**DIRECTIONS:** Whichever lines of the material contain "hand", copy each of them.

*** Opening of DATA ***

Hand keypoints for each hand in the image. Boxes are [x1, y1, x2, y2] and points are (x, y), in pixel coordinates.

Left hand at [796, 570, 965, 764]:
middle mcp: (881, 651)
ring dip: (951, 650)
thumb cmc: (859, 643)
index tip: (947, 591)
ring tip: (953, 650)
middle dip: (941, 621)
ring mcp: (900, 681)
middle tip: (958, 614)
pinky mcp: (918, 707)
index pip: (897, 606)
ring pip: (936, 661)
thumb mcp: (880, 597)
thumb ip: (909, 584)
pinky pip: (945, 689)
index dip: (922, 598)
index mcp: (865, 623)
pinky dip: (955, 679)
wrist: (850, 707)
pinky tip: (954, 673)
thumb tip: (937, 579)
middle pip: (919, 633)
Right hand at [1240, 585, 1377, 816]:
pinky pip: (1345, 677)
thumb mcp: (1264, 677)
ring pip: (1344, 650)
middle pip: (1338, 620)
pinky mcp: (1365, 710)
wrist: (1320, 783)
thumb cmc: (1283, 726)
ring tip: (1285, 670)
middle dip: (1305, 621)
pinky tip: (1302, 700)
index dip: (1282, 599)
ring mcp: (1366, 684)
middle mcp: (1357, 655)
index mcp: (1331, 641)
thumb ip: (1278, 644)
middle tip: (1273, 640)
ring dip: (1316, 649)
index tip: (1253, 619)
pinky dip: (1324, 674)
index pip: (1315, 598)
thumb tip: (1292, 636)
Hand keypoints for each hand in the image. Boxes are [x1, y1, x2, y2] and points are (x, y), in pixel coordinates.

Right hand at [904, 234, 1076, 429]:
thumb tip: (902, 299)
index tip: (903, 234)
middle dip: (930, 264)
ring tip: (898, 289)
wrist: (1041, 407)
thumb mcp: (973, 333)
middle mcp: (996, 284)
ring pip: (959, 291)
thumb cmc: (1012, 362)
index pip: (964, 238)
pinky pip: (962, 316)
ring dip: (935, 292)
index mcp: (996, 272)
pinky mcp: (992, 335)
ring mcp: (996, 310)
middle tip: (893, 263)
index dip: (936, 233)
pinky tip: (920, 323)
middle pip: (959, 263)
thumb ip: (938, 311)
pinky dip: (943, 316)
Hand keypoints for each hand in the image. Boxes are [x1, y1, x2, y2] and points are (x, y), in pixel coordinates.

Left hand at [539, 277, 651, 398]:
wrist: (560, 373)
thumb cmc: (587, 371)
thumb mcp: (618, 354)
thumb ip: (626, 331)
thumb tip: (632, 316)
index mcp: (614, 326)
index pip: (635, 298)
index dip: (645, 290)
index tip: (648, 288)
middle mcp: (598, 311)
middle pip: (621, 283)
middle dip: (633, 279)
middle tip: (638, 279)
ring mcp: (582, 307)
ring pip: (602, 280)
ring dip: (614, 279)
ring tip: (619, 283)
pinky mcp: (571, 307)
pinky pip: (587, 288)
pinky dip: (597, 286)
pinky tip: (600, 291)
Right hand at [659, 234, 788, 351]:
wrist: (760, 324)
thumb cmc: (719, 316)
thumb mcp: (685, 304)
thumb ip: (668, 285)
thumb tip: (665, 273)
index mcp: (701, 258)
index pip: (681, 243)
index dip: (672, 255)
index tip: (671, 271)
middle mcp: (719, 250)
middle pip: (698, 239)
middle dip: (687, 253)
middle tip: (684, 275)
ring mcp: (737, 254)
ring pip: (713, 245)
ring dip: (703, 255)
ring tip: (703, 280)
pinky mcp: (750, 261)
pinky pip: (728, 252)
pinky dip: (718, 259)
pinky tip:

*** Close of DATA ***

**SOLUTION TO THIS EXERCISE:**
Hand keypoints for each hand in the image. Boxes are [x1, y1, x2, y2] and points are (x, y), in pixel coordinates.
Left hand at [796, 570, 965, 764]:
Right hand at [1240, 585, 1377, 816]:
Hand keypoints for each hand in the image. Boxes are [x1, y1, x2, y2] and points are (x, y), in pixel coordinates.
Right hand at [904, 234, 1076, 429]:
Hand keypoints for each hand in the image. Boxes are [x1, y1, x2, y2] and points are (x, y), in pixel coordinates.
Left hand at [539, 277, 651, 398]:
Right hand at [659, 234, 788, 351]:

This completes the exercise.